I am starting to plan and get ready for getting rabbits in the future. I am looking at cages and decided on a DIY cage as being the best for the size/price. I will either be using an x-pen or cubes but I am getting stuck on the flooring. Should I use chloroplast, wood with tile on top, just a wooden bottom? I have had rabbits in the past but have never built a cage before. Any advice on DIY cages would be greatly appreciated.


----------



## Blue eyes (Jan 29, 2017)

I don't suggest coroplast because it is very slippery for bunny paws. If you use wood, then it could be topped with either rolled linoleum or vinyl stick tiles. (Plain wood would absorb urine odor. ) There are some newer types of rolled lino that are not only textured but actually gritty. Those types would not be slippery. 

Carpet can also work once bunny is litter trained and if bunny doesn't chew and ingest carpet. I usually had carpet in my past cages. 

I'd also suggest having multiple flooring options in a cage so bunny always has a choice. This can also help prevent sore hocks. 

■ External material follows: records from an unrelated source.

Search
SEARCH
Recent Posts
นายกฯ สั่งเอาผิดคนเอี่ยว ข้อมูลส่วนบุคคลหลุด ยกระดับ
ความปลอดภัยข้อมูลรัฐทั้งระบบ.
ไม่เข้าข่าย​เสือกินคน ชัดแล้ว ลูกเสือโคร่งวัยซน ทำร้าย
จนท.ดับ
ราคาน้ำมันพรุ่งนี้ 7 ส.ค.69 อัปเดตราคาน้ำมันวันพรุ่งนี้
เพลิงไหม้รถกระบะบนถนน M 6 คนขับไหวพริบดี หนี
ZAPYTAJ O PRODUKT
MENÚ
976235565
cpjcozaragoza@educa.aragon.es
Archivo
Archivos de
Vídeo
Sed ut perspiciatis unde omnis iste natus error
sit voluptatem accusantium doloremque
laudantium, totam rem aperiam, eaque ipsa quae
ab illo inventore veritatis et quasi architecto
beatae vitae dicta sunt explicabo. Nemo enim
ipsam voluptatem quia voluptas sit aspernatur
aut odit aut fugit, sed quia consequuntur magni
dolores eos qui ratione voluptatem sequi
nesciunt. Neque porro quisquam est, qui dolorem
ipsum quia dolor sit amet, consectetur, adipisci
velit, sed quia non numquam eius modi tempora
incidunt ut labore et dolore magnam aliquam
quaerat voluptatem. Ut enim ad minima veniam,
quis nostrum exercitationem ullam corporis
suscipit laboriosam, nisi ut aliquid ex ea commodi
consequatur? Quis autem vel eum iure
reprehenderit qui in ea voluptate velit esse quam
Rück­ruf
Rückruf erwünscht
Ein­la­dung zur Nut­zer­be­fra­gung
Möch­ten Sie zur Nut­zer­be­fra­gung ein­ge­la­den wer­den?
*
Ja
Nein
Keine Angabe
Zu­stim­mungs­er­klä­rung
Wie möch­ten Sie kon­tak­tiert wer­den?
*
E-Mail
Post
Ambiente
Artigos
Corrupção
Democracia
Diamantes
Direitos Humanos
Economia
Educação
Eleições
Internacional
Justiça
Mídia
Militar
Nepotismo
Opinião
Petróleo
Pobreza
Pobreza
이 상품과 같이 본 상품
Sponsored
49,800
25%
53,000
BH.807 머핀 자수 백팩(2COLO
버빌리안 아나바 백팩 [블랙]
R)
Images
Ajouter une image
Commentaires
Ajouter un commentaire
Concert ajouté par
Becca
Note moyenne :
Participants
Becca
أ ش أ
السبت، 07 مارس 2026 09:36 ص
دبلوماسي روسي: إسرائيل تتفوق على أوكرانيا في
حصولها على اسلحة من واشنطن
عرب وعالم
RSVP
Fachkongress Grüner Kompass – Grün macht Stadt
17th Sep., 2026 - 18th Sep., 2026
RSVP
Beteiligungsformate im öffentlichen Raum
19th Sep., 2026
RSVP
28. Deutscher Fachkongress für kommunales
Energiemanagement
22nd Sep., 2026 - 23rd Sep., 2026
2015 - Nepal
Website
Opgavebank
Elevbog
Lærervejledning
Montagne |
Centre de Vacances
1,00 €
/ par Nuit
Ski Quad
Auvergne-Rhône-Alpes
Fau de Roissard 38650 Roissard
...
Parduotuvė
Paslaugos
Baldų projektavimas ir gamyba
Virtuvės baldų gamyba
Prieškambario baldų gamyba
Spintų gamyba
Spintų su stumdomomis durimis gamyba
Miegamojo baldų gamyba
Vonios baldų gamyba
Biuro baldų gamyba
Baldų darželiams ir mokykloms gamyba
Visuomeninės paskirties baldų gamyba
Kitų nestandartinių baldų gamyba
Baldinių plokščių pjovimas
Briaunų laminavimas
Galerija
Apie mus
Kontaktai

There are a number of flooring options I have listed out on my website* here* if you'd like to get more options.


----------



## mnyablonski2796 (Jan 29, 2017)

I was planning on making at least 2 levels. It will be more of a cage to use when I am at work or sleeping. I think I will go with the tile on the wood but I will add different things for them to lay on fleece, mats, hides, ect. I might not need the cage very long depending on the rabbits I decide are best for my family. One of the pairs I have been told are very good about being on carpet and don't pull and rip at it. If that is the case I would be comfortable letting them free roam and just have more of a pen then a cage. The other group is a trio that I don't know how they react to carpet and might need more of a cage environment when I cant be watching them


----------



## Blue eyes (Jan 29, 2017)

Here's a NIC cage I had made awhile back. I used rolled linoleum on the main level and then carpet on the upper levels.

Since the lino was just going on the main level, I didn't even bother with wood. I just put the lino on the carpet and put the cage on top (making sure edges of lino were not accessible from inside the cage.)


----------